The rapidity of the POSITIVE/NEGATIVE cycle can vary greatly: sometimes it is fast and frantic and sometimes it may be delayed so much that during the positive phase I do not even know that I am anxious. For example, I may be able to clamp down on my doubts and worries during the day and give the impression to both myself and others that I am confident and in control, only to be wracked by fears during the night when I no longer have the energy to hold back the reverse swing phase any longer. This day-time / night-time anxiety cycle is a pretty familiar story – I chase away fears during the day, and they come back to hound me at night, and just so long as I am unwilling to look at these fears in the eye I will remain indefinitely subject to this pattern. Facing my fear does not mean fighting it! Fighting only prolongs the pain – in fact it indefinitely extends it.


Once the idea of the PLUS / MINUS cycle is thoroughly understood it seems so simple. It raises the question of why anyone would want to make the exchange; why we would want to swap fear for anxiety, given that anxiety makes us go around in circles for ever without ever getting us anywhere. After all, no matter how long I spend in anxiety I don’t ever solve anything – the original fear is still there waiting for me the whole time, and so what is the point of taking the excursion into false hope? We have already given one answer to this question, which is that we involve ourselves in anxiety because of our refusal to face our original fear. Another way of saying the same thing is by thinking in terms of short-termism.

Short-termism means that when it comes right down to it all I want to do is escape from the fear and I don’t care what it takes to achieve this. I will pay any price for a quick exit, even if that price is being stuck in the ‘false escaping’ of anxiety forever. So in anxiety I exchange fear (which I know I can’t escape from) in favour of a situation where I am able to keep on believing (for brief periods of time) that I can escape…

This means therefore that anxiety is our attempt to ‘postpone the inevitable’, even though the only way we can do this is by removing ourselves from reality, and therefore away from the possibility of any real or genuine resolution to the situation. What we are talking about here is blind (i.e. wilfully ignorant) motivation – the type of motivation that only looks as far as the immediate short-term gain, and this comes down (as we suggested earlier) to a willingness to resort to self-deception (i.e. self-distraction) as a way of sorting out our problems.

This type of ‘unreflective’ motivation means that we resort to short-term gain (no matter how brief, no matter how fleeting) even though the cost is getting trapped in the vibration, getting trapped in the endless oscillation between [+] and [-], hope and despair.

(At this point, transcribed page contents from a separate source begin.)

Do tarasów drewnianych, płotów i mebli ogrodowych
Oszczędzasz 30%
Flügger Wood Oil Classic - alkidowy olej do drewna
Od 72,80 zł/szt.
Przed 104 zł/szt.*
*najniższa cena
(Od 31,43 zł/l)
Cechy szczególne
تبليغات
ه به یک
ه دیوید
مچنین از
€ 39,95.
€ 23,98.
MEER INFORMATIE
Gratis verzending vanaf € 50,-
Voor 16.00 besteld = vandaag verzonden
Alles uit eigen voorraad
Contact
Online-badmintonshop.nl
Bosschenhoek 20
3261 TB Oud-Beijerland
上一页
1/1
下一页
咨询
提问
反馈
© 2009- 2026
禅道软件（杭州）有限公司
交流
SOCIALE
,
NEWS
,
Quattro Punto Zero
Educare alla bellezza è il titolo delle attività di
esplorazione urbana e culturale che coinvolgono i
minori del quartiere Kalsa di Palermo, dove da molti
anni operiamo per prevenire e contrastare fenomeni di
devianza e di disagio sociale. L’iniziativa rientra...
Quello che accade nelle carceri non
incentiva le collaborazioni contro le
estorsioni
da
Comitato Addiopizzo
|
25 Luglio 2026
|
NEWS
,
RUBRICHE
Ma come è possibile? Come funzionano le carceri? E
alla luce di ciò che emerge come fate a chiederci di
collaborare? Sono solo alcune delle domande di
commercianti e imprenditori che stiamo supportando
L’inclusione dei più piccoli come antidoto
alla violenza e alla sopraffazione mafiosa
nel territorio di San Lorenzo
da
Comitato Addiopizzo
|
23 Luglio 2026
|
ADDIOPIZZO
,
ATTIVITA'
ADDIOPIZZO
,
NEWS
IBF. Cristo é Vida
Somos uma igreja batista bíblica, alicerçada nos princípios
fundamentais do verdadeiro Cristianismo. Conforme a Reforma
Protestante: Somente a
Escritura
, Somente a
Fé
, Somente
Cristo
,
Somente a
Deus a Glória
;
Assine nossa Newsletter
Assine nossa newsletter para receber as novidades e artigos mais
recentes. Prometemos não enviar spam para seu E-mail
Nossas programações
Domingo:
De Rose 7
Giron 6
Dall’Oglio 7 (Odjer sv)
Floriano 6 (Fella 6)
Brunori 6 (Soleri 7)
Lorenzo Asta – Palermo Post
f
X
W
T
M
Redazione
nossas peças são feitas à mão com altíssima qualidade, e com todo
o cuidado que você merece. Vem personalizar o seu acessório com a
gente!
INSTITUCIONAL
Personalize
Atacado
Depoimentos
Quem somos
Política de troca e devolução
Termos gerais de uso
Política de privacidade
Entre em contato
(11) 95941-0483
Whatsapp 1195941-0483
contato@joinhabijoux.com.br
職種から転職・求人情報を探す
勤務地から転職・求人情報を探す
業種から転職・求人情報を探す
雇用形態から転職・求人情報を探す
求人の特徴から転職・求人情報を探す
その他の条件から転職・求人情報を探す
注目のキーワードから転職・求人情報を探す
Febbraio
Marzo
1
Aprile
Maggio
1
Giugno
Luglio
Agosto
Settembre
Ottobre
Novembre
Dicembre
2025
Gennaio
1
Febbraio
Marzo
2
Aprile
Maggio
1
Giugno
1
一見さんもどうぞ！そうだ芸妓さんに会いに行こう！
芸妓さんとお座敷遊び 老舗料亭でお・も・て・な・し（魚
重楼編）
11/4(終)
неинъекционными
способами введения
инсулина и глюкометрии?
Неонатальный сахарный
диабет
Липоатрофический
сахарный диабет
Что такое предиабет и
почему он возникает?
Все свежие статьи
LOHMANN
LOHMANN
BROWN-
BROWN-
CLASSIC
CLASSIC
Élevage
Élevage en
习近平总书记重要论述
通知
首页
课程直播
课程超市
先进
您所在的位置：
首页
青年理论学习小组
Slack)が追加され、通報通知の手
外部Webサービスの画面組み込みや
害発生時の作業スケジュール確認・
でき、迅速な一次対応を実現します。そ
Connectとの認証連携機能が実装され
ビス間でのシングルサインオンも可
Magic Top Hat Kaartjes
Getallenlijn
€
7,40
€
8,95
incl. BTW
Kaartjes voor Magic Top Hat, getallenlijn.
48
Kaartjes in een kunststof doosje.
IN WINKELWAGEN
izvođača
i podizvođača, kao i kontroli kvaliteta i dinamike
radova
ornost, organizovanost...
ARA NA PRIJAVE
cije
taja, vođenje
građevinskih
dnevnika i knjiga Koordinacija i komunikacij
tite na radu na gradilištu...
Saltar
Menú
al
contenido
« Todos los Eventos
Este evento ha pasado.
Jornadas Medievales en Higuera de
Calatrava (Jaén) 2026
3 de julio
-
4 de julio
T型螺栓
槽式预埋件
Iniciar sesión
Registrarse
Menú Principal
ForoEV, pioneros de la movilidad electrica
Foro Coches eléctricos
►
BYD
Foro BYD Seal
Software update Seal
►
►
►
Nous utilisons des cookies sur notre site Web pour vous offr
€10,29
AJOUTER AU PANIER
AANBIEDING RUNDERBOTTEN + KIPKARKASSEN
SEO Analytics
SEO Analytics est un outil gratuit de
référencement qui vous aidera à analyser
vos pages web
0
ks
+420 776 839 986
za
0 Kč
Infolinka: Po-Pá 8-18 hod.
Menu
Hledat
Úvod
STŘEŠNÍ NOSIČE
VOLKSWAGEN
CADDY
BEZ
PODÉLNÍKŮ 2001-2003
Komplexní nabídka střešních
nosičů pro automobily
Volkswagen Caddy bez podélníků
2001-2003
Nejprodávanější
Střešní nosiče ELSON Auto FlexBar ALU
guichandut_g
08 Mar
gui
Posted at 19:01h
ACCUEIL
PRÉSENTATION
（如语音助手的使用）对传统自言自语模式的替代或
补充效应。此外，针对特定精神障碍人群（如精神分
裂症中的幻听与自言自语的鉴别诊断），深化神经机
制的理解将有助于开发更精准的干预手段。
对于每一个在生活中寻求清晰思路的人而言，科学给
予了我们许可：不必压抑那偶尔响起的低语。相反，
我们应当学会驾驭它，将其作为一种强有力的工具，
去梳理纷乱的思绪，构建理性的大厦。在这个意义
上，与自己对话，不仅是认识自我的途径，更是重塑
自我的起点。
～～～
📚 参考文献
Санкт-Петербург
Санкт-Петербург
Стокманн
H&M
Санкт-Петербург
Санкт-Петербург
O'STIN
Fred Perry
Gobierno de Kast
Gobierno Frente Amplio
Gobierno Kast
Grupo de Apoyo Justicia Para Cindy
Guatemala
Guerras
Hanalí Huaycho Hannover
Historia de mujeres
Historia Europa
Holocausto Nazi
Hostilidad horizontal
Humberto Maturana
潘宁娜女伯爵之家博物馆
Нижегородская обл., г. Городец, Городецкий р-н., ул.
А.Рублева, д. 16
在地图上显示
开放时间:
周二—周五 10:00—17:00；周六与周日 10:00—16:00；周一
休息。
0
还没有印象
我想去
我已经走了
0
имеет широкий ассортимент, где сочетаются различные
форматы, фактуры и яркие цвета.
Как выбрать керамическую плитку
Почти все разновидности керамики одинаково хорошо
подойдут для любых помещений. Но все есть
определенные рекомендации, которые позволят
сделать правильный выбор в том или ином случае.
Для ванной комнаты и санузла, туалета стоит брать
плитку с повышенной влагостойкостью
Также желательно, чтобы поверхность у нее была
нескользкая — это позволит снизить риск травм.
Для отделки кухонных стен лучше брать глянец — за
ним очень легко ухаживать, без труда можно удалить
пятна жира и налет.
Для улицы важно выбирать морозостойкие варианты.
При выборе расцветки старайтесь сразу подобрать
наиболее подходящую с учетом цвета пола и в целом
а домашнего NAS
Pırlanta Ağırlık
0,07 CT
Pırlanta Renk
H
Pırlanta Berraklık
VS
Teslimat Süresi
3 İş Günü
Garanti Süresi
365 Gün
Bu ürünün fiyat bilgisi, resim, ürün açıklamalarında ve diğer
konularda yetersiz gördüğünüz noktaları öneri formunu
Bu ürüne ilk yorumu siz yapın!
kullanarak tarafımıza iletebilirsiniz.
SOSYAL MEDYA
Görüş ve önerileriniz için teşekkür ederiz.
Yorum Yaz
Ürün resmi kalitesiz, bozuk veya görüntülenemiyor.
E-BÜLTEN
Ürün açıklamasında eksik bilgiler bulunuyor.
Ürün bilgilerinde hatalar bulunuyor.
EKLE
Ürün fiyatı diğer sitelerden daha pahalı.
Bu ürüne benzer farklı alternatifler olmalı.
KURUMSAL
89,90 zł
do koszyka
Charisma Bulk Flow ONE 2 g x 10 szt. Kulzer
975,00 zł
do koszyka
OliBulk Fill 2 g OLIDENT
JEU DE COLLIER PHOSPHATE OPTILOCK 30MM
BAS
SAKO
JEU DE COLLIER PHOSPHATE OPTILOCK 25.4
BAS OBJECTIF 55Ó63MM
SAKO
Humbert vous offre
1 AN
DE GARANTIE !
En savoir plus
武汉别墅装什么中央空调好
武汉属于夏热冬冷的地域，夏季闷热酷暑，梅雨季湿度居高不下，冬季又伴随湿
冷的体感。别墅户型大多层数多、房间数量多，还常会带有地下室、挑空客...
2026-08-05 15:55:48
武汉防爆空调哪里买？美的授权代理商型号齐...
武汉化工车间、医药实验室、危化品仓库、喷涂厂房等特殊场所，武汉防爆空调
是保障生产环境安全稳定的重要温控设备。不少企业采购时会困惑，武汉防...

If we understand this then we understand anxiety, and understanding anxiety is really the same things as being free from anxiety, since – as we have been saying – the whole point of the type of mental activity known as anxiety is lost once we ‘see through it’.

There is no way that this can’t be the case –  if anxiety is all about trying for the sake of distracting ourselves from the fear of what might happen (or what we think might happen) if we don’t try, then when we see this then the momentum starts to go out of the activity. The problem is that we try to achieve everything via purposeful doing, and when ongoing denial (or the ongoing habit of denial) purposeful doing is not the answer. Yet more doing (yet more straining and striving and struggling) is not going to help – it might seem ‘positive’ on the face of it but because it is fuelled by the energy of denial, the energy of ‘running away from fear’ it really is nothing else but the fear. Our purposeful activity is fear, and so there is no way this is going to get us out of the situation we’re in. As Alan Watts says in The Wisdom of Insecurity,

To remain stable is to refrain from trying to separate yourself from a pain because you know that you cannot. Running away from fear is fear, fighting pain is pain, trying to be brave is being scared. If the mind is in pain, the mind is pain.

The truly courageous thing isn’t doing but not doing – which in ancient Chinese philosophy is called Wu Wei – and this is the only thing that will free us from the anxiety cycle.